Sendikalar, doktora saldırıyı kınadı
Kars’ta sağlık sendikalar, Kafkas Üniversitesi Sağlık Araştırma ve Uygulama Hastanesine hizmet veren Kalp Damar Cerrahisi Uzm. Dr. Murat Ersoy’un bıçaklanması ile ilgili açıklama yaptılar.
Volkan KARABAĞ
“BEYAZ KOD” VERİLERİ 2022 YILINDA 29 BİN 800’LERE VARMIŞTIR
Türk Tabipler Birliği Merkez Komitesi adına açıklama yapan Onur Naci Karahancı, “Bugün yaşanan şiddet vakası tekil bir olay, tek başına değerlendirilecek bir olay olarak eline alınmamalıdır. Bu olay uzun zamandır şiddete karşı verdiğimiz mücadelenin ne kadar acil, ne kadar hayati olduğunu bir kez daha gösteren bir olaydır.

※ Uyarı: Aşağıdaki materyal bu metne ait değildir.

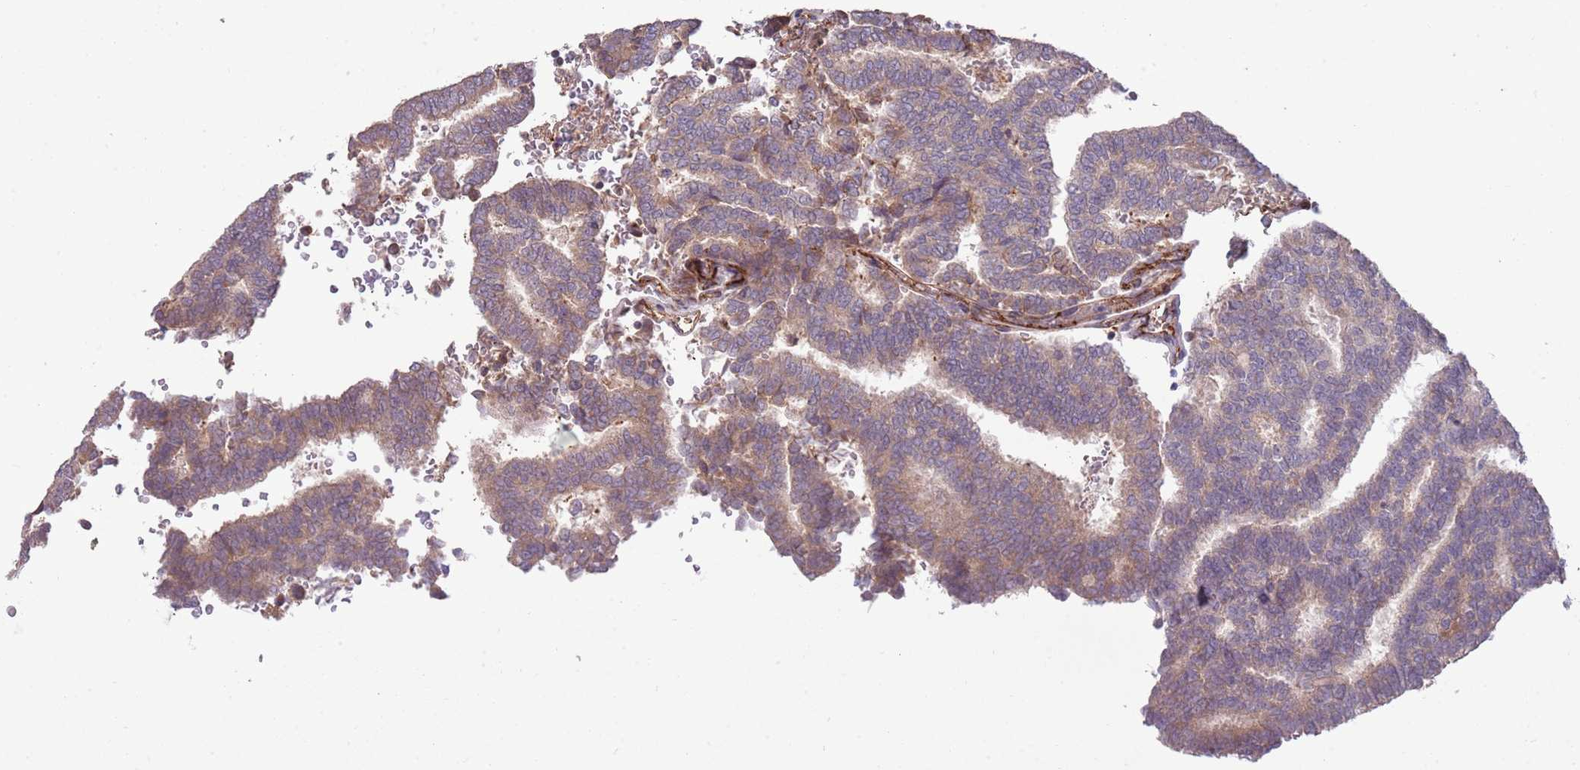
{"staining": {"intensity": "weak", "quantity": "25%-75%", "location": "cytoplasmic/membranous"}, "tissue": "thyroid cancer", "cell_type": "Tumor cells", "image_type": "cancer", "snomed": [{"axis": "morphology", "description": "Papillary adenocarcinoma, NOS"}, {"axis": "topography", "description": "Thyroid gland"}], "caption": "The histopathology image demonstrates a brown stain indicating the presence of a protein in the cytoplasmic/membranous of tumor cells in thyroid cancer (papillary adenocarcinoma). Using DAB (3,3'-diaminobenzidine) (brown) and hematoxylin (blue) stains, captured at high magnification using brightfield microscopy.", "gene": "DPP10", "patient": {"sex": "female", "age": 35}}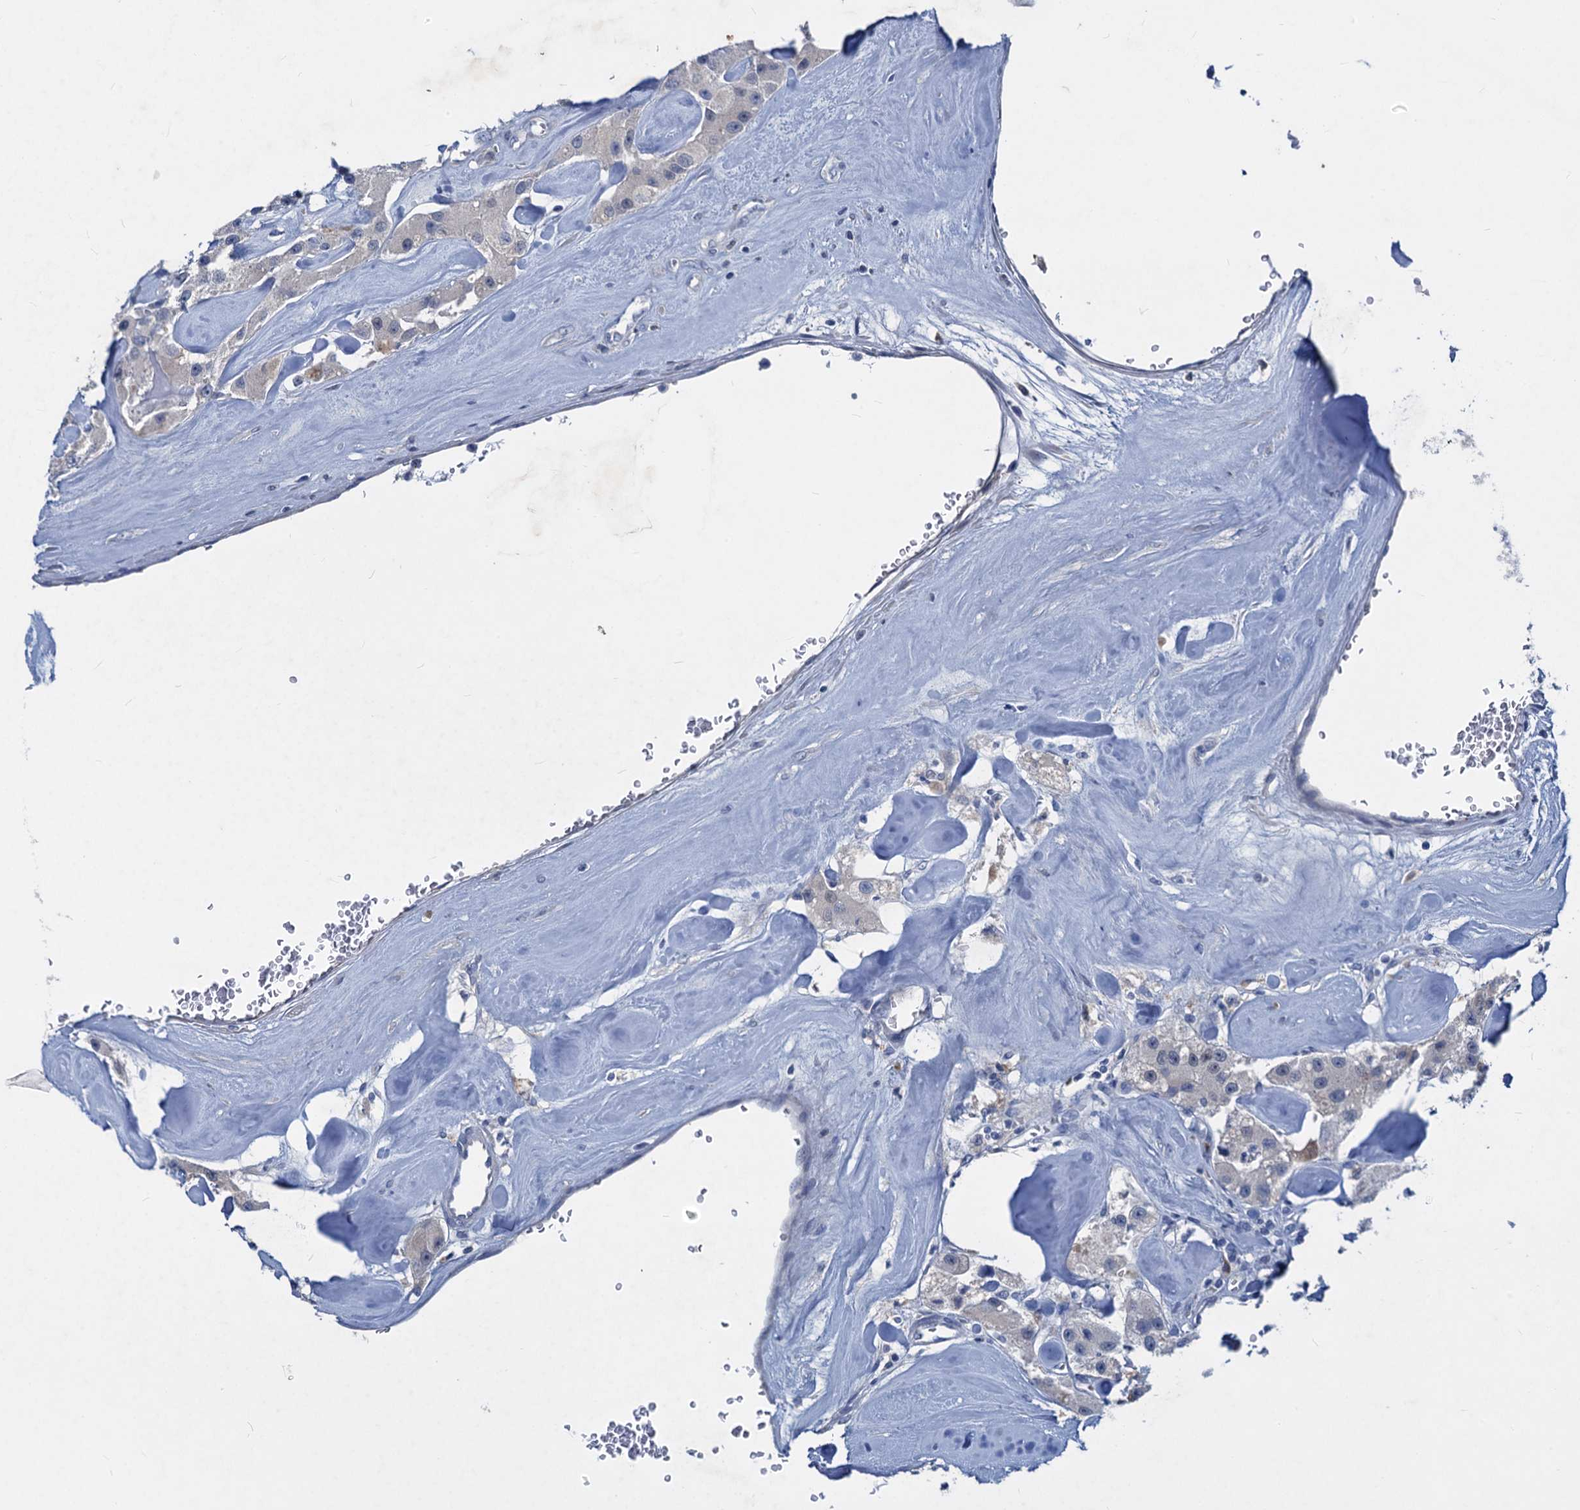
{"staining": {"intensity": "negative", "quantity": "none", "location": "none"}, "tissue": "carcinoid", "cell_type": "Tumor cells", "image_type": "cancer", "snomed": [{"axis": "morphology", "description": "Carcinoid, malignant, NOS"}, {"axis": "topography", "description": "Pancreas"}], "caption": "The immunohistochemistry (IHC) photomicrograph has no significant positivity in tumor cells of carcinoid (malignant) tissue.", "gene": "RTKN2", "patient": {"sex": "male", "age": 41}}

Uzun zamandır sağlıkta şiddete karşı bir mücadele yürütüyoruz ve bununla ilgili bir şiddet yasası, şiddet yasa tasarısı sunduk ancak kabul görmedi, yeni getirilen yasa yine eksik kaldı. Son verilerde 2020 yılında 11 bin 900 civarında sağlıkta şiddet “Beyaz Kod” verileri 2022 yılında 29 bin 800’lere varmıştır. İki katını geçmiştir. Bu sene bununla ilgili verileri istediğimizde Sağlık Bakanlığı tarafımıza vermemiştir. Yalnızca bu değil, sağlık emekçileri, hekimler Kovid’ten bu yana canlarıyla ödedikleri bir süreç yaşıyorlar. Ancak ne yazık ki ne özlük haklarımızda ne yaşadığımız zorluklarda hiçbir adım atılmıyor, görmezden geliniyor. Yaşamımızla, hayatımızla bunun bedelini ödedik, hala da ödeme riski yaşıyoruz ve halen kulaklar tıkalı. Aralık ayından beridir özlük haklarımızda yapılacak denilen düzenlemeler halen yapılmadı. Neden yapılmadı? Neden geri çekildi? Neden gelmedi? Halen bilmiyoruz. Bunca mücadelemize rağmen yaptığımız anket çalışmasında hekimlerin yüzde 84’ünün en az 1 kez fiziksel şiddete uğradığı görülüyor. Bu oran sözlü şiddette çok çok daha artıyor. Artık hekimler sözlü şiddeti, şiddetten saymaz hale geldi. Bunca vurdum duymazlık, bunca tepkisizlik hekimleri, bizleri sürekli risk altında bırakıyor. Hep birlikte tekrar tekrar sesleniyoruz; artık hekimlerin bunca yaşadığı zorluklara kulağınızı tıkamayın, bizleri görün. Hekim göçlerinde rekor kırıyoruz, eskiden genç arkadaşlarımız giderken şimdi akademisyenlerimiz, hocalarımız da gidiyor. Bundan dolayı birçok ilde kendi üniversitemiz de dahil olmak üzere hekim bulamıyoruz. Bunlar artık görmezden gelinecek durum değil. Lütfen ses verin, lütfen bizi görün, bu yaşadığımız son olsun diyoruz.” dedi.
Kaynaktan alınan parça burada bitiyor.